Si l’on observe le passé, on voit que ces considérations reposent sur des bases solides. Si l’on revient seulement 40 ans en arrière (voir graphique), on remarque clairement qu’une inversion plus marquée de la courbe des taux a généralement été suivie d’une tendance récessive.

Certes, ces replis conjoncturels sont généralement apparus avec un certain décalage. Le fait que la courbe des taux soit parfois massivement inversée sur une période de deux ans sans récession – comme c’est le cas actuellement – ressort clairement dans ce schéma bien connu. Alors, pourquoi?

Un faux signal. Mais pourquoi?

Autant le dire tout de suite, la prochaine récession n’épargnera pas les États-Unis. L’économie américaine a beau déjouer les signaux de la courbe des taux depuis un certain temps déjà, elle ne pourra pas se soustraire indéfiniment au cycle conjoncturel, ni à un ralentissement. Mais celui-ci a peu de chances de se produire cette année, voire l’année prochaine. Autrement dit, l’inversion de la courbe des taux envoie pour l’instant un faux signal sur l’évolution de la conjoncture.

Pour comprendre les causes de ce faux signal, il faut chercher ce qui diffère actuellement des phases d’inversion précédentes. On trouve alors un certain nombre d’explications. Premièrement, la situation géopolitique n’a jamais été aussi tendue depuis des décennies. Guerre en Ukraine, conflit au Proche-Orient et tensions croissantes autour de Taïwan: tous ces facteurs concourent au succès des emprunts américains à longue échéance, et les préoccupations conjoncturelles se doublent d’un sentiment diffus d’insécurité. Deuxièmement, l’inversion actuelle des taux coïncide avec une période déjà inhabituellement longue de taux directeurs élevés. Même si leurs attentes ont déjà été maintes fois déçues, les investisseurs continuent de tabler sur une première baisse des taux de la Fed (en septembre), ce qui s’est toujours accompagné d’une tendance à la baisse des rendements des obligations à longue échéance (voir graphique).

Inversion de la prophétie auto-réalisatrice

Et troisièmement, plus l’inversion de la courbe des taux perdra son caractère de prophétie auto-réalisatrice, moins la récession tant redoutée aura de chances de se produire. En d’autres termes, si les entreprises sont plus réservées au début d’une inversion compte tenu du ralentissement attendu, elles sont de moins en moins prudentes tant que l’économie ne s’effondre pas. Dans l’ensemble, cela se traduit par un effet positif sur la croissance, effet qui s’auto-renforce.

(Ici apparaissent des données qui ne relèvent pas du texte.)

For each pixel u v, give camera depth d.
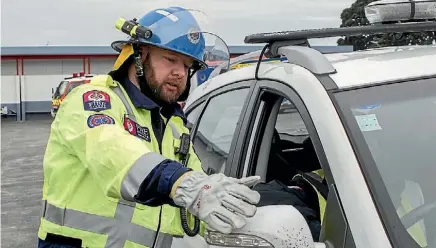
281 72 2.46
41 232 2.01
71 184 1.95
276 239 1.64
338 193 1.89
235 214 1.49
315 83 2.19
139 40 1.98
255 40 2.41
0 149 16.11
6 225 7.86
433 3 2.70
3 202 9.25
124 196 1.65
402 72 2.32
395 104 2.17
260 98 2.75
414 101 2.21
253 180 1.60
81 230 1.95
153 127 2.07
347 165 1.91
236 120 2.98
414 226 1.87
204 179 1.55
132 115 1.98
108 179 1.70
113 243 1.95
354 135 2.00
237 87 3.02
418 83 2.28
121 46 2.10
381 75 2.28
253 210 1.51
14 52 29.67
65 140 1.88
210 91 3.34
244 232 1.66
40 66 30.30
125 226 1.95
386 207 1.83
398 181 1.96
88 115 1.84
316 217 2.66
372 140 2.02
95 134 1.77
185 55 2.02
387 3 2.75
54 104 21.66
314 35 2.45
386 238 1.76
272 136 2.88
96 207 1.95
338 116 2.05
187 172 1.59
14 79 29.95
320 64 2.25
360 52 2.66
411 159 2.04
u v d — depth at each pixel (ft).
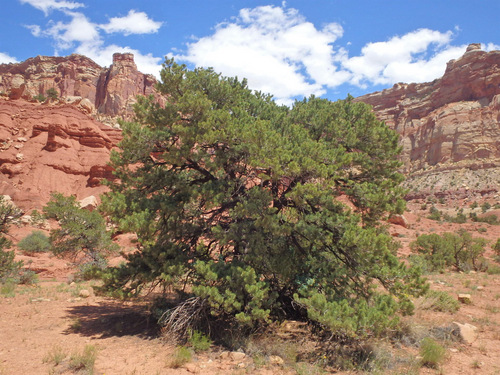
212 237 26.50
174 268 22.63
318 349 20.42
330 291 22.94
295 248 25.72
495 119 411.54
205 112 25.00
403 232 114.83
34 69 512.63
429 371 17.62
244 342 21.24
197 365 18.56
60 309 31.78
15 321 27.32
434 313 28.19
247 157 24.81
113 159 27.43
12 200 122.42
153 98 27.43
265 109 30.14
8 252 50.06
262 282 22.20
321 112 29.68
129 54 488.44
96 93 486.38
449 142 422.41
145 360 19.26
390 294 21.66
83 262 60.13
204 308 22.88
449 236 65.57
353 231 21.29
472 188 325.62
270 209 23.16
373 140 27.76
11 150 141.08
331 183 22.06
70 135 151.23
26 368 17.88
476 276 51.39
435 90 504.02
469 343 21.47
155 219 24.58
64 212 59.57
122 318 27.91
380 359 18.45
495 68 445.78
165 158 24.63
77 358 18.35
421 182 383.45
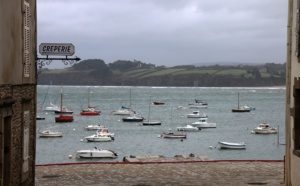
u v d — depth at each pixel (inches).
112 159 2202.3
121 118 4522.6
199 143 2851.9
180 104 6752.0
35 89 707.4
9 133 567.2
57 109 5027.1
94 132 3309.5
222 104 6860.2
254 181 815.7
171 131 3476.9
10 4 553.0
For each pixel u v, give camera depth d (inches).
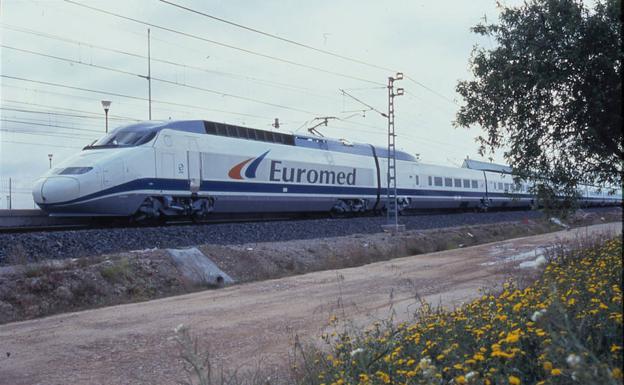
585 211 1748.3
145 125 867.4
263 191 1028.5
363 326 320.2
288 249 730.8
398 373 190.7
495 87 496.1
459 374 179.8
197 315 419.8
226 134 983.0
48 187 757.9
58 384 268.7
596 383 122.8
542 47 465.1
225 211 977.5
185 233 731.4
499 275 536.4
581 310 203.6
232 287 568.4
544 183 532.1
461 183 1711.4
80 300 474.0
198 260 603.2
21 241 573.6
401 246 896.9
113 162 787.4
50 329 382.6
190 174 888.9
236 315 416.8
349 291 510.9
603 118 467.2
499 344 179.3
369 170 1323.8
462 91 531.8
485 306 271.1
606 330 179.8
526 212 1868.8
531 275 480.7
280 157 1068.5
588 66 445.1
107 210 788.0
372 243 868.0
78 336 359.9
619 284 249.3
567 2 454.3
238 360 298.2
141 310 445.4
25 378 278.7
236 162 973.2
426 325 246.7
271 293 518.3
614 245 467.2
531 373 166.4
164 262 572.4
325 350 300.0
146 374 279.9
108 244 629.6
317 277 618.8
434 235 1039.0
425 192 1528.1
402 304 430.0
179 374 277.1
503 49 488.7
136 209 816.9
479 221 1471.5
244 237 796.0
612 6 422.6
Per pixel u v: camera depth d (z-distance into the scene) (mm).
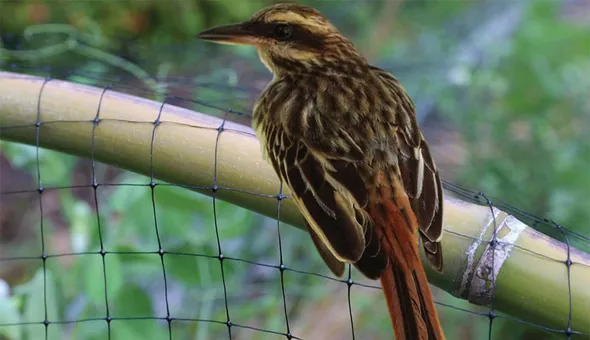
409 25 2967
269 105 2242
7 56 2398
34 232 2518
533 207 2479
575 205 2463
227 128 2221
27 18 2525
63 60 2492
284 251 2432
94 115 2221
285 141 2223
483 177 2496
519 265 2193
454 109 2537
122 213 2365
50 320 2309
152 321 2336
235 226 2363
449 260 2199
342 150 2219
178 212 2350
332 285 2441
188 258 2354
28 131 2227
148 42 2557
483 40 2699
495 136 2527
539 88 2568
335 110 2232
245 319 2418
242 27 2273
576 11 3395
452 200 2209
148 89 2336
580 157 2512
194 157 2215
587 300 2188
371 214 2205
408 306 2189
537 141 2518
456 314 2441
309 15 2268
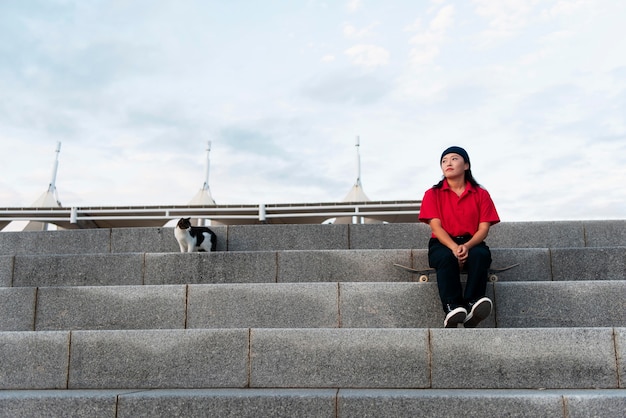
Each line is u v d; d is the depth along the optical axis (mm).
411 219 8664
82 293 4969
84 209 8406
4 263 5918
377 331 3906
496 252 5492
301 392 3490
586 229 6590
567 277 5434
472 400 3309
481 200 4680
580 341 3777
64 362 4039
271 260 5664
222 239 7082
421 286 4668
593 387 3713
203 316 4828
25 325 4961
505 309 4602
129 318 4887
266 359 3947
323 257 5613
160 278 5754
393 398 3354
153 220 8547
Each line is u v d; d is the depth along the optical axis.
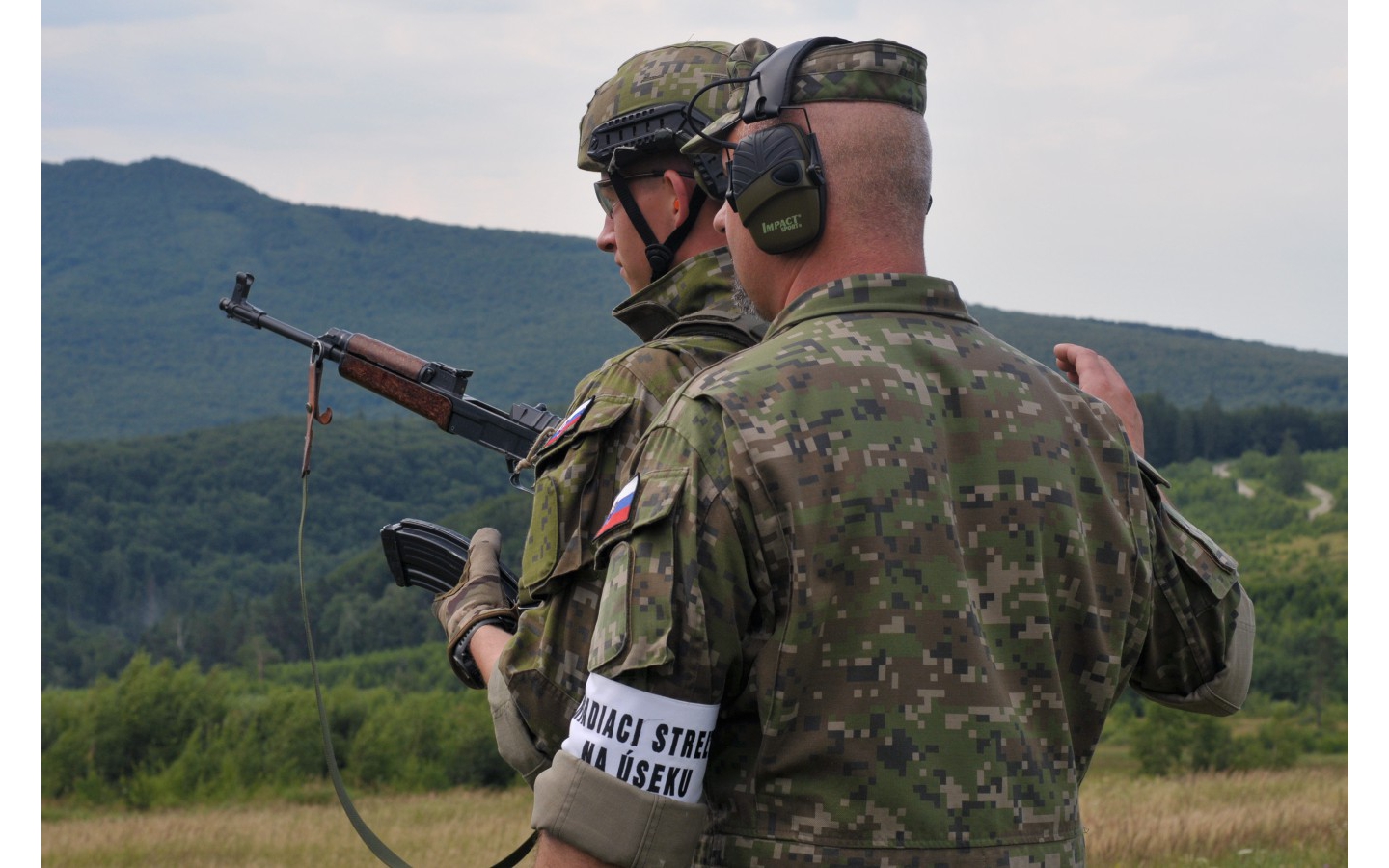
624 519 1.48
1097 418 1.71
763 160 1.62
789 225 1.62
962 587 1.48
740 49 2.03
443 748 59.72
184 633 122.88
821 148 1.62
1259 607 96.12
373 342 2.92
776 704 1.43
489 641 2.11
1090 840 16.81
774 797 1.44
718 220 1.78
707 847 1.51
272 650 114.50
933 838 1.41
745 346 2.05
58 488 191.75
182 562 181.12
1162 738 47.69
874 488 1.46
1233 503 139.88
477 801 44.88
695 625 1.41
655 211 2.22
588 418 1.95
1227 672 1.81
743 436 1.45
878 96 1.62
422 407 2.82
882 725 1.42
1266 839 17.05
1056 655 1.57
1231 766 47.56
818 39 1.66
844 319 1.59
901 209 1.64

Ces raisons n’expliquent certainement pas à elles seules pourquoi l’inversion de la courbe des taux n’est toujours pas suivie d’une récession. Elles montrent toutefois clairement l’absence de signes de ralentissement imminent aux États-Unis. Il ne faut donc pas se laisser intimider par une courbe des taux à l’envers, du moins pour l’instant.